Grida subito di togliergli le manette, ma non hanno le chiavi. Solo più tardi, quando arrivano altri poliziotti con le chiavi, riescono a liberare Luigi  che però giace ormai esanime, privo di vita, a terra. Inutile purtroppo anche l’arrivo del 118. “Luigi è morto: ed il 118, arrivato con un’ora di ritardo, non avrebbe dovuto portare via il corpo”, accusa Vittorio affranto. “E pensare che gli agenti non sono stati nemmeno capaci di fare la respirazione bocca a bocca: l’ho dovuta fare io – conclude – poi loro hanno provato inutilmente a fare un massaggio cardiaco”.
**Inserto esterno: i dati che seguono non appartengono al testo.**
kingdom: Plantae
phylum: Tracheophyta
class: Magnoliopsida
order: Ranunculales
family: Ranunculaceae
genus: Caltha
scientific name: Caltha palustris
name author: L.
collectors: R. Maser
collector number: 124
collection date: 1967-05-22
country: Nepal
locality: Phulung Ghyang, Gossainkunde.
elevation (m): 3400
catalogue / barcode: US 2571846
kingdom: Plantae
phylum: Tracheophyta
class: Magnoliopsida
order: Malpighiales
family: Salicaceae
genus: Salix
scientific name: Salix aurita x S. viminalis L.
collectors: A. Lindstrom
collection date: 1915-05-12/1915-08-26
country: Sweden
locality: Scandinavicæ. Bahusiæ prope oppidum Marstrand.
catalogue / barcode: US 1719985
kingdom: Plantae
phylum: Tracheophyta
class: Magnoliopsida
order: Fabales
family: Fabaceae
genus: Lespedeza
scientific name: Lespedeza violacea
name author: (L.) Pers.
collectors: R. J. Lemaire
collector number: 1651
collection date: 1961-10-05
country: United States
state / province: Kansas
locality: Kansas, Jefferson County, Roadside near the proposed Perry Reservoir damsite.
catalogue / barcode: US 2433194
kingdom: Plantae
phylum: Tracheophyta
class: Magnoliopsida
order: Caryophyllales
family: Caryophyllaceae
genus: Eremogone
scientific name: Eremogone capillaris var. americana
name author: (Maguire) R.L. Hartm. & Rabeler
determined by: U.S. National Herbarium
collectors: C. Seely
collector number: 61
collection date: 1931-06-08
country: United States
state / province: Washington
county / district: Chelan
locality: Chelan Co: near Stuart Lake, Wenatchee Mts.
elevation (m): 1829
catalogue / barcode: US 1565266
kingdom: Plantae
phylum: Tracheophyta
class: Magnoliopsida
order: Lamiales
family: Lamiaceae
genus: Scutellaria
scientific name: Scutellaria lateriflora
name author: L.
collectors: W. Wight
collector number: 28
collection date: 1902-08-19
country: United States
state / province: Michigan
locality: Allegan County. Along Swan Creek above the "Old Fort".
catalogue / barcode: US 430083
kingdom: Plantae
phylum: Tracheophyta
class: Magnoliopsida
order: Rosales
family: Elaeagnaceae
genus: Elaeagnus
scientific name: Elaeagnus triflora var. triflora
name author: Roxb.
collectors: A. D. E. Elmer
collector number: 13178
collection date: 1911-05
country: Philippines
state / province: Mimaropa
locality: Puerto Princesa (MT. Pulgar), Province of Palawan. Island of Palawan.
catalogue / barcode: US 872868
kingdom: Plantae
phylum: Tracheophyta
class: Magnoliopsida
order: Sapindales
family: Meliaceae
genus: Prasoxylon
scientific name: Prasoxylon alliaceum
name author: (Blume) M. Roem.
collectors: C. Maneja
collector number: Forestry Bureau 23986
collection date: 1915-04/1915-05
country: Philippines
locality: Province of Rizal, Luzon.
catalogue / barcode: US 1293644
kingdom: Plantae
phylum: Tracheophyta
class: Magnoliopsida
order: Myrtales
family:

Il presidente Zaccai commenta: “Luigi Marinelli ucciso dalla polizia? Basta con le “morti di carcere”. Basta con i soprusi. Basta con questi scandali e omicidi di stato coperti dai poteri forti. Sembrerebbe che il decesso sia da attribuirsi a ipossia per compressione toracica a causa della postura  cui la vittima è stata costretta suo malgrado. Ciò non toglie che, in base agli elementi testimoniali oculari riferiti dal fratello, qualcosa nell’applicazione del protocollo procedurale sia stata disattesa. Un manuale di pronto soccorso utilizzato dalle forze di polizia fin dal 1952 spiega come intervenire sui soggetti con disturbi psichici, gli stessi debbono essere immobilizzati e contenuti ai polsi ed alle caviglie con fasciature a maglie larghe: sono proibite in assoluto compressioni sulla cassa toracica. Molti agenti dovrebbero tornare a scuola: il ministero dell’interno se ne faccia carico. Indubbiamente, poi, sarebbero stati superati i limiti concessi dalla codifica normativa. Ci sarebbe inoltre l’inspiegabile ritardo dell’ambulanza. Una tragedia  come questa in un paese civile è inaccettabile: mi impegnerò  perché per una vita spezzata troppo presto sia fatta giustizia” dichiara il presidente Zaccai.
A rincarare la dose delle accuse, ipotizzando “il rischio che gli agenti abbiano sbagliato molte cose”, è l’avvocato Paparo, che spiega: “Ci sono molte analogie con il caso di Federico Aldrovandi”. Federico aveva diciotto anni e fu picchiato a Ferrara nel giugno del 2005 dai poliziotti, in seguito condannati. “Il quadro clinico che emerge dai primi risultati dell’autopsia non è compatibile con la ricostruzione di quanto avvenuto nell’appartamento”, dichiara il legale che assiste la famiglia: “Le costole fratturate sono 12 ed inoltre dagli esami emerge una lesione alla milza con una piccola emorragia interna. C’è il rischio”, ribadisce, “che gli agenti abbiano sbagliato molte cose: sicuramente sono andati sopra le righe nelle procedure di arresto”. Al momento, ufficialmente, non vi è alcuna notizia di reato, né alcuna denuncia nei confronti degli agenti. Per un quadro clinico più completo e per comprendere anche le cause del decesso occorrerà attendere la conclusione dell’autopsia, in particolare dell’esame del cuore, affidata ad un’equipe di esperti. I risultati dovrebbero essere resi noti tra quaranta giorni.